─── Texto de referencia

Con ramos de palma entrelazados —algunos adornados con listones y pequeñas cruces— en las manos, los fieles dieron inicio a las celebraciones de Semana Santa. Los templos de Torreón lucieron abarrotados, en medio de la algarabía propia del Domingo de Ramos, fecha que abre el camino hacia el Vía Crucis de Jesús y su crucifixión.
El obispo de Torreón, Luis Martín Barraza Beltrán, encabezó la ceremonia con un llamado a la reflexión. Subrayó que esta jornada trasciende lo simbólico: es el inicio del misterio pascual, que comprende la pasión, muerte y resurrección de Jesucristo.
“Hoy nos reunimos para iniciar unidos con toda la Iglesia la celebración del misterio pascual”, expresó ante los asistentes, que sostenían sus palmas en alto.
El incienso comenzó entonces a elevarse entre la multitud, impregnando el ambiente con su aroma. Este elemento, profundamente arraigado en la liturgia católica, simboliza la oración que asciende hacia Dios y la purificación del espacio sagrado, creando una atmósfera que oscilaba entre lo terrenal y lo espiritual.

──────
─── Extractos de datos

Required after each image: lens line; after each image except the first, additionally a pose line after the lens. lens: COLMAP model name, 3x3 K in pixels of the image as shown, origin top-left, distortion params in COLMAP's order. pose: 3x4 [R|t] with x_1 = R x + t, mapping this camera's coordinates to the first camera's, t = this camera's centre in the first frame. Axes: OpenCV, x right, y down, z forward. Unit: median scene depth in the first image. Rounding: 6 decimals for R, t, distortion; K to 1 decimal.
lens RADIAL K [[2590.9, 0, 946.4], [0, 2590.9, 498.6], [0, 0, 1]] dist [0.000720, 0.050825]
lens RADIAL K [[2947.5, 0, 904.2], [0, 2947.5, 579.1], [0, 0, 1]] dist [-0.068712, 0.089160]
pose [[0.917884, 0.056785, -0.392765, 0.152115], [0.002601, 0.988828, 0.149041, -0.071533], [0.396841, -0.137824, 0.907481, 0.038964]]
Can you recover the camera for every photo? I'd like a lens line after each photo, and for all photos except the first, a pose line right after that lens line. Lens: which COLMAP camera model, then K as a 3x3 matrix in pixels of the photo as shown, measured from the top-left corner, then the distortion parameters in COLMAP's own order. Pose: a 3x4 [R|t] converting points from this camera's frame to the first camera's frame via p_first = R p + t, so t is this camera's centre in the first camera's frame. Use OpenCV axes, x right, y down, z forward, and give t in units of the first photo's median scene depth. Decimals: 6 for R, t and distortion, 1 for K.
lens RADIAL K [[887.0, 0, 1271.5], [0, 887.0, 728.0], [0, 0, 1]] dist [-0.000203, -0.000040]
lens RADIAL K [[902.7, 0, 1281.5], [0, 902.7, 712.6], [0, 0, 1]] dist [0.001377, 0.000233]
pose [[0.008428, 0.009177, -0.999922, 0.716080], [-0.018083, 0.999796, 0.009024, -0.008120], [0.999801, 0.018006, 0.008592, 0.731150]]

──────

Retoma la crónica sobre el Domingo de Ramos en Torreón a partir de la frase que termina en «entre lo terrenal y lo espiritual» y prosigue su redacción.

## Respuesta
LA FE TOMA LAS CALLES
Con la bendición concluida, el jerarca católico invitó a los fieles a caminar hacia la Catedral del Carmen, donde se celebraría la eucaristía. La procesión avanzó lentamente por las calles del centro, acompañada de cantos y rezos; las palmas, agitadas con suavidad, marcaban el ritmo del recorrido.
A lo largo del trayecto, algunos transeúntes se detenían a observar, mientras otros se sumaban de manera espontánea a la marcha.
Al llegar a la Catedral del Carmen, el templo se encontraba completamente lleno. Bancas, pasillos y cualquier espacio disponible fueron ocupados por los asistentes, que continuaron con los cantos iniciados en la plaza.
La eucaristía se desarrolló en un ambiente de solemnidad y comunidad: una congregación unida no solo por la tradición, sino por una fe compartida.
Así, entre palmas benditas, incienso y pasos acompasados, Torreón dio inicio a la Semana Santa.